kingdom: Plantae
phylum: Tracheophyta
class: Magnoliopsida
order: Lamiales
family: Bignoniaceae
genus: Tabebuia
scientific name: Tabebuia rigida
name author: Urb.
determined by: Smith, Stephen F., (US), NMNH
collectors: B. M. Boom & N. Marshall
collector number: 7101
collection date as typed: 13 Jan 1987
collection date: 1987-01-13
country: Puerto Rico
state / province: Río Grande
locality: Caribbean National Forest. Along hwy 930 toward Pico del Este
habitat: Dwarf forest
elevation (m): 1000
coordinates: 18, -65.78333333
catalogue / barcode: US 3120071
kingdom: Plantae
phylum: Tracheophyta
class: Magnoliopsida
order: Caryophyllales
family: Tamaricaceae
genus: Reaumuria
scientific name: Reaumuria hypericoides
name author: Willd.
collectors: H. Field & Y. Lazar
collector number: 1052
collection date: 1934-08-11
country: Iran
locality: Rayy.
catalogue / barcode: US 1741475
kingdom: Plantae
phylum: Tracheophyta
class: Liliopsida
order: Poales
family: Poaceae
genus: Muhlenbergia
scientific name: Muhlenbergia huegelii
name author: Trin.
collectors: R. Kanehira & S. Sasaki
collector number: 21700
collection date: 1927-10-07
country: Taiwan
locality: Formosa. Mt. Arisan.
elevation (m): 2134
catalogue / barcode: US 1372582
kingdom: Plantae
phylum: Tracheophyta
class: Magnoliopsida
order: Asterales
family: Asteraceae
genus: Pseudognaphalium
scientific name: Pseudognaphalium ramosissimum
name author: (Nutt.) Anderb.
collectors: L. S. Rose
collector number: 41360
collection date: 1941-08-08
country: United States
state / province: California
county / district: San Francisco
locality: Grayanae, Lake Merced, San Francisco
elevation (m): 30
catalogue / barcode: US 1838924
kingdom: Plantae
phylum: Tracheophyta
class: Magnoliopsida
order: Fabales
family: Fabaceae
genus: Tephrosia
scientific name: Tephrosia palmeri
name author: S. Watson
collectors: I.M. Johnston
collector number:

WHAT YOU ARE ASKED TO DO –
Write out all of the records above again, line by line and unchanged.

FULL OUTPUT –
kingdom: Plantae
phylum: Tracheophyta
class: Magnoliopsida
order: Lamiales
family: Bignoniaceae
genus: Tabebuia
scientific name: Tabebuia rigida
name author: Urb.
determined by: Smith, Stephen F., (US), NMNH
collectors: B. M. Boom & N. Marshall
collector number: 7101
collection date as typed: 13 Jan 1987
collection date: 1987-01-13
country: Puerto Rico
state / province: Río Grande
locality: Caribbean National Forest. Along hwy 930 toward Pico del Este
habitat: Dwarf forest
elevation (m): 1000
coordinates: 18, -65.78333333
catalogue / barcode: US 3120071
kingdom: Plantae
phylum: Tracheophyta
class: Magnoliopsida
order: Caryophyllales
family: Tamaricaceae
genus: Reaumuria
scientific name: Reaumuria hypericoides
name author: Willd.
collectors: H. Field & Y. Lazar
collector number: 1052
collection date: 1934-08-11
country: Iran
locality: Rayy.
catalogue / barcode: US 1741475
kingdom: Plantae
phylum: Tracheophyta
class: Liliopsida
order: Poales
family: Poaceae
genus: Muhlenbergia
scientific name: Muhlenbergia huegelii
name author: Trin.
collectors: R. Kanehira & S. Sasaki
collector number: 21700
collection date: 1927-10-07
country: Taiwan
locality: Formosa. Mt. Arisan.
elevation (m): 2134
catalogue / barcode: US 1372582
kingdom: Plantae
phylum: Tracheophyta
class: Magnoliopsida
order: Asterales
family: Asteraceae
genus: Pseudognaphalium
scientific name: Pseudognaphalium ramosissimum
name author: (Nutt.) Anderb.
collectors: L. S. Rose
collector number: 41360
collection date: 1941-08-08
country: United States
state / province: California
county / district: San Francisco
locality: Grayanae, Lake Merced, San Francisco
elevation (m): 30
catalogue / barcode: US 1838924
kingdom: Plantae
phylum: Tracheophyta
class: Magnoliopsida
order: Fabales
family: Fabaceae
genus: Tephrosia
scientific name: Tephrosia palmeri
name author: S. Watson
collectors: I.M. Johnston
collector number:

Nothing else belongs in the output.